Toulouse: Pour ne plus regarder passer les trains, une commune sort ses vaches

TRANSPORTS Vachement motivés pour obtenir une halte ferroviaire, les habitants de Lespinasse, au nord de Toulouse, ont choisi de faire passer le message avec humour...

Helene Menal

— 

Une des quatre vaches qui sont apparues à Lespinasse.
Une des quatre vaches qui sont apparues à Lespinasse. — Laurence Desmoulin

A Lespinasse, au nord de Toulouse, les habitants en ont plus que marre que le train joue à saute-mouton. Avec la complicité de la mairie, ils ont donc sorti leurs vaches. Elles sont quatre, en alu, à la robe flashy et à la taille imposante. Plantées sur les ronds-points ou axes de passage, elles ne broutent pas. Elles revendiquent le droit de ne plus regarder passer les trains.

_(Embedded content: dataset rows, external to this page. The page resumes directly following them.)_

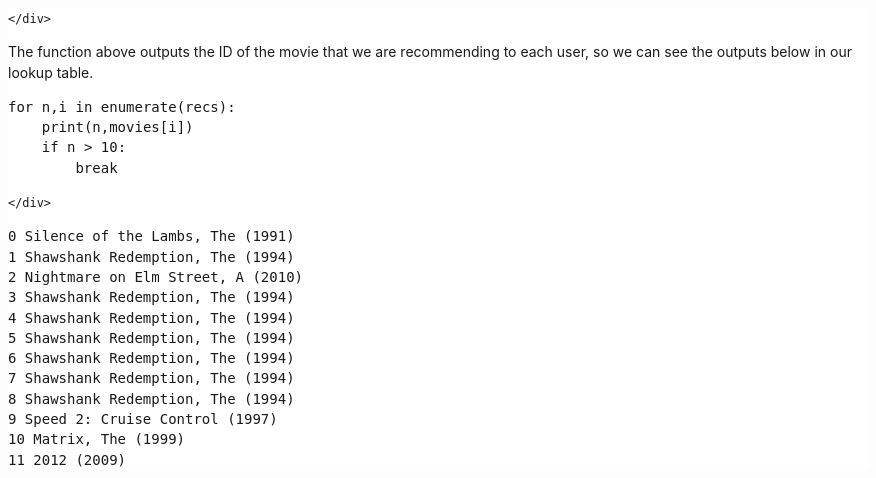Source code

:     </div>
</div>
</div>

</div>
<div class="cell border-box-sizing text_cell rendered"><div class="inner_cell">
<div class="text_cell_render border-box-sizing rendered_html">
<p>The function above outputs the ID of the movie that we are recommending to each user, so we can see the outputs below in our lookup table.</p>

</div>
</div>
</div>
<div class="cell border-box-sizing code_cell rendered">
<div class="input">

<div class="inner_cell">
    <div class="input_area">
<div class=" highlight hl-ipython3"><pre><span></span><span class="k">for</span> <span class="n">n</span><span class="p">,</span><span class="n">i</span> <span class="ow">in</span> <span class="nb">enumerate</span><span class="p">(</span><span class="n">recs</span><span class="p">):</span>
    <span class="nb">print</span><span class="p">(</span><span class="n">n</span><span class="p">,</span><span class="n">movies</span><span class="p">[</span><span class="n">i</span><span class="p">])</span>
    <span class="k">if</span> <span class="n">n</span> <span class="o">&gt;</span> <span class="mi">10</span><span class="p">:</span>
        <span class="k">break</span>
</pre></div>

    </div>
</div>
</div>

<div class="output_wrapper">
<div class="output">

<div class="output_area">

<div class="output_subarea output_stream output_stdout output_text">
<pre>0 Silence of the Lambs, The (1991)
1 Shawshank Redemption, The (1994)
2 Nightmare on Elm Street, A (2010)
3 Shawshank Redemption, The (1994)
4 Shawshank Redemption, The (1994)
5 Shawshank Redemption, The (1994)
6 Shawshank Redemption, The (1994)
7 Shawshank Redemption, The (1994)
8 Shawshank Redemption, The (1994)
9 Speed 2: Cruise Control (1997)
10 Matrix, The (1999)
11 2012 (2009)
</pre>
</div>
</div>

</div>
</div>

</div>
</body>







</html>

Ce happening bovin cache une vraie exaspération. Il a été imaginé par un collectif de citoyens baptisé «Lespinasse, une halte, sinon gare ! » qui depuis 2011 demande que les trains s’arrêtent enfin.

Un trajet en bus interminable

« Dans le projet de desserte du nord de Toulouse par un TER cadencé, un arrêt est prévu à Castelnau-d’Estrétefonds puis à Toulouse. Mais comme nous n’avons jamais eu de gare, Lespinasse n’est même pas mentionnée », déplore Bernard Sancé, le maire, parfaitement au diapason avec le collectif. ​

>> A lire aussi : Lignes à grande vitesse: L'Etat signe en faveur des dessertes vers le sud

​La commune ne réclame pas une vraie gare, juste un petit abri et « deux minutes d’arrêt ». Cette halte permettrait aux habitants de ce secteur du nord de l’agglomération, congestionné par les embouteillages, de rejoindre Matabiau, et donc le centre de Toulouse, en 15 minutes. Actuellement, le bus met « 50 minutes minimum » pour les déposer à la station de métro La Vache (ça ne s’invente pas).

L’humour n’aura qu’un temps

Le collectif, qui organise une grande réunion publique le jeudi 9 juin sur le sujet, précise qu’il se bat certes pour les Lespinassois « mais aussi pour tous les usagers potentiels des communes avoisinantes telles que Gagnac, Seilh, Bruguière, Saint-Alban ou Aussonne ».

Reste à savoir si les vaches de la colère feront mouche auprès des décideurs, la Région et la SNCF notamment. « Pour l’instant, nous avons choisi l’humour mais le ton pourrait changer si on ne nous entend pas », prévient le maire.